CR318 Values- Poor maturity values – systemic problems
Poor maturity values – systemic problems – two cases, with different insurers, where the office’s intervention led to increased benefits not only for individual complainants, but also other policyholders who had not complained.
The following two cases were finalised by the office in 2008, and were dealt with briefly in our 2008 Annual Report (at pages 22-23).
A policyholder complained about the maturity value of a policy which he took out for his domestic worker in 1987. The policy had a term of 20 years and a small amount of life cover.
The policyholder paid R15 597 in premiums over the term but the maturity value in 2007 was only R13 762. The amount allocated to the investment in a smooth bonus portfolio was only R9 844, which reflected the high cost structure of the policy type. There was a profit allocation charge of over 25%, and high initial costs which took almost four years of premiums to neutralise.
The insurer explained that the reason why the investment portfolio was very conservative was in order to provide guarantees in the policy. The bonus rates declared were extremely low, especially since 2003 when returns from other smooth bonus funds were far greater.
The insurer confirmed that the product, which had been launched by an insurer that it took over thereafter, was no longer being sold.
After the office wrote to its CEO, the insurer offered to increase the maturity value of the complainant’s policy to R17 000, which the complainant accepted.
The office then asked the insurer to consider what could be done for all other policyholders in this portfolio. The insurer later advised that its board had approved a transfer of the portfolio (some 30 000 policyholders) to one more equity-based, while still providing the protection of a smooth bonus portfolio. The bonuses for the 2008 year had also been increased. The shareholders had agreed to stand good for the reduced effect that this would have on the stabilisation fund.
In a similar case with another insurer a policyholder had taken out a 10-year pure endowment policy, with an initial R37 per month premium (escalating by 10% annually), invested in a smooth bonus portfolio. Over the term he paid R7 260 in premiums and eventually received R6 386 as a maturity value. He complained to our office because of the lack of return.

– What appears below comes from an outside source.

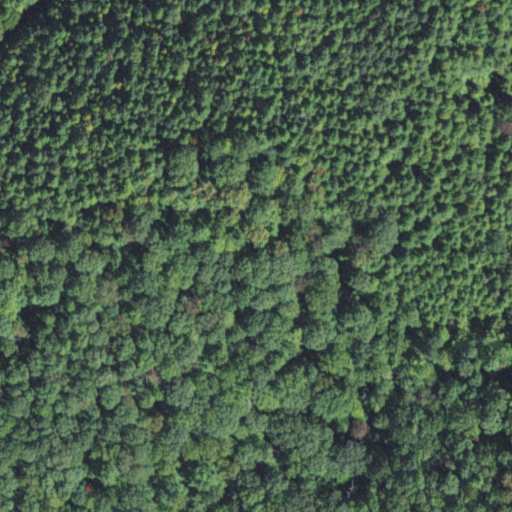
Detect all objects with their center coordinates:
road: (17, 16)
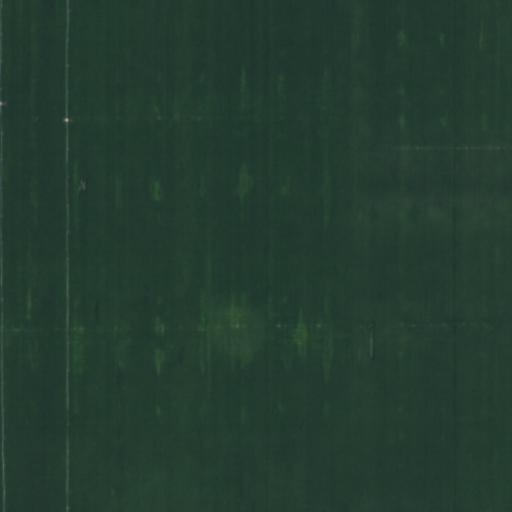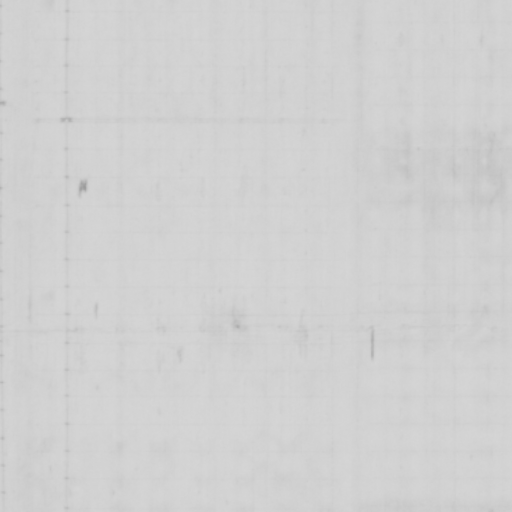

It was interesting to note that at inception the policyholder had been given an illustrative value statement, which did not disclose the total amount of premiums that would be paid over the term of the policy, but which showed an illustrative value at 5% growth of R6 455 (less than the total premiums), and at 10% of R6 686 (R300 more than the total premiums).
When we asked the insurer in what way this was a value proposition for the client, the insurer answered: “It appears that the client did not calculate the total premiums that he would pay over the term of the contract compared to the illustrative values quoted at the commencement of the contract”.
It appeared that as much as 32% of premiums had been absorbed by expenses. The insurer confirmed that this was in line with the product design.
Once again the poor overall return on the policy was a combination of the high cost structure and rather poor performance in the portfolio, which had been an average of 6,72% per annum. The insurer explained that the small premium policies in the portfolio had been badly affected by the cost structure.
After a request by the office to reconsider the case the insurer offered to pay an additional R2 974 to the complainant.
The insurer also undertook to reduce the maintenance charge on the small premium policies in the portfolio by injecting approximately R4.2 million into it, and by also injecting R9.23 million into the portfolios of other similarly structured plans.